Processual sociology is Abbott's broader theoretical orientation, placing him within the Chicago pragmatist tradition. Social reality, in this view, is not a structure that exists and then changes but an ongoing process that is continuously being made and remade through the actions, interactions, and choices of its participants. The professional system is never static—it is always in process, always being reconstructed through daily practice. The AI disruption has not destroyed this system but accelerated its self-remaking, compressing decades of professional evolution into years and making the processual character of social reality unusually visible.
The orientation has implications that extend beyond abstract theory into practical guidance for practitioners navigating transitions. If the professional system is always in process, then the practitioner's relationship to it is not that of a passenger on a fixed track but of a participant in ongoing negotiation. Practitioners do not merely occupy jurisdictions—they actively construct them through daily choices about what work to take on, what capabilities to develop, what relationships to build, what standards to uphold. The AI disruption has made this constructive work more visible and more urgent, but it has not created it. Practitioners have always been builders of their own jurisdictions; the disruption has simply made the building more conscious.
The framework connects to Abbott's methodological contributions, particularly his founding of sequence analysis as a social-science methodology. Sequence analysis studies the patterns through which processes unfold over time—the ordering of events, the recurring trajectories, the branching points where different paths become possible. It is a methodology designed for a world in process, where understanding requires attention to how things happen rather than merely to what they become. The approach has found application in fields ranging from career research to historical analysis to the study of biographical trajectories.
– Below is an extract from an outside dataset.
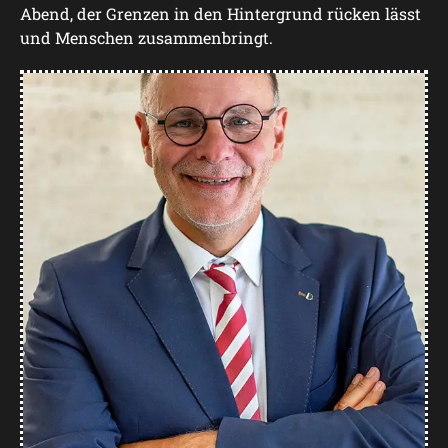
Abend, der Grenzen in den Hintergrund rücken lässt
und Menschen zusammenbringt.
Processual sociology also has affinities with concurrent developments in philosophy, particularly Alfred North Whitehead's process philosophy and the pragmatist tradition of William James and John Dewey. What distinguishes Abbott's version is its empirical rigor—the insistence that processual claims must be grounded in careful historical analysis rather than metaphysical assertion. Abbott's processual sociology is not a philosophy of becoming but a methodology for studying how becoming actually occurs in specific institutional contexts.
Applied to the AI transition, processual sociology offers both analytical precision and existential reassurance. Professional identity is not a fixed possession but an ongoing process—a career, in Abbott's technical sense, that accumulates meaning through choices, developments, and plans. The AI disruption does not destroy a fixed identity. It interrupts a process and forces redirection. The redirection is painful, but the process itself—the capacity for professional development, for learning, for accumulating new competencies—remains intact. Practitioners are not starting from zero; they are redirecting careers that have already built capacities yet to be fully recognized.
Abbott developed processual sociology across decades of work, synthesizing it most fully in his 2016 book Processual Sociology. The orientation reflects his training in the Chicago tradition, his founding of sequence analysis, and his extensive historical research on professional evolution.
Process, not structure. Social reality is constantly making and remaking itself through participant actions, not existing as a fixed structure.
Active construction. Practitioners build their jurisdictions through daily choices; they do not merely occupy pre-existing positions.
Sequence analysis. The methodological counterpart studies how processes unfold over time through ordering, recurrence, and branching.
Career as process. Professional identity is an ongoing developmental trajectory that can be redirected when conditions change.